Brief
Could you reproduce, word for word, everything below from the line containing "(330, 112) = (790, 206): wall" down to the line containing "(465, 425) = (453, 735): orange", with both of those lines included and no others?

Material provided
--------------------------------

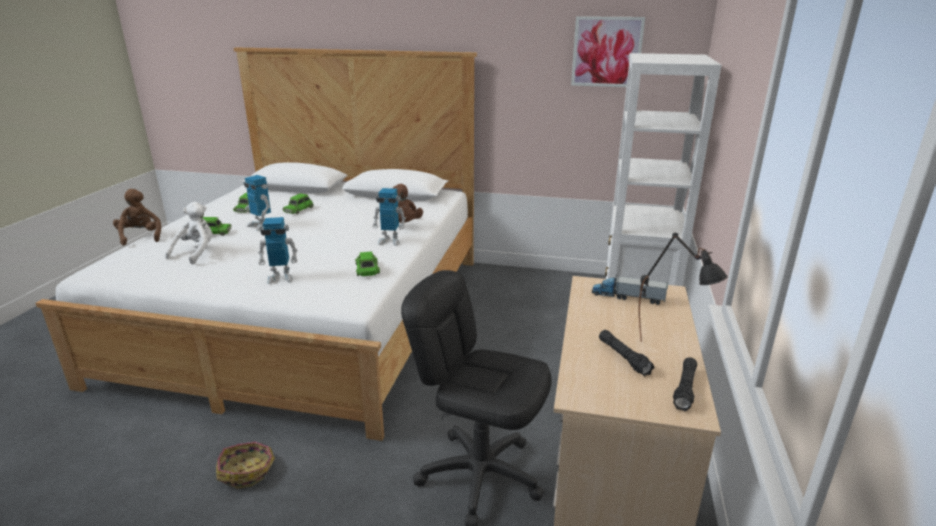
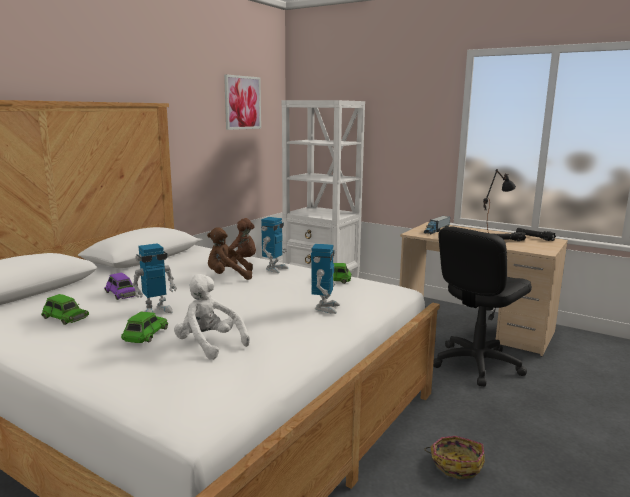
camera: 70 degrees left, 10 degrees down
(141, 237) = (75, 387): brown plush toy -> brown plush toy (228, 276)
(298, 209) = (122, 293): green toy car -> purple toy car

--------------------------------

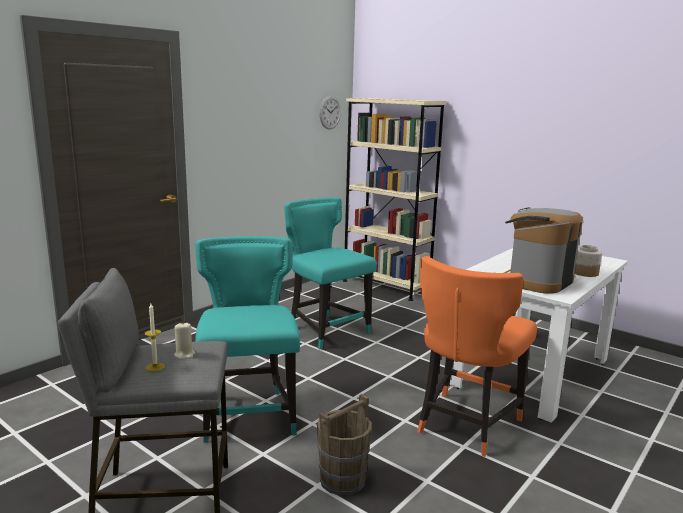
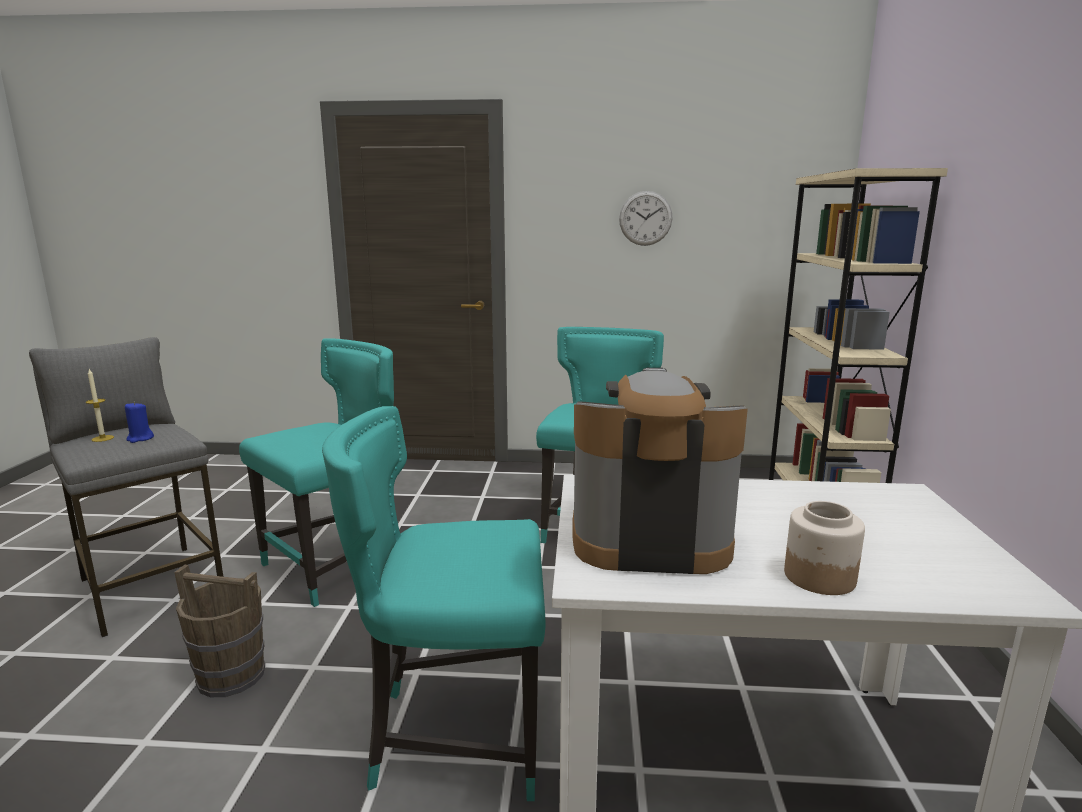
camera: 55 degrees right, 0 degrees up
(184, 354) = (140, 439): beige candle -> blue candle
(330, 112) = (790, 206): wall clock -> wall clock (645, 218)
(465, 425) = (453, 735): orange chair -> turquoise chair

--------------------------------

Solution
(330, 112) = (790, 206): wall clock -> wall clock (645, 218)
(465, 425) = (453, 735): orange chair -> turquoise chair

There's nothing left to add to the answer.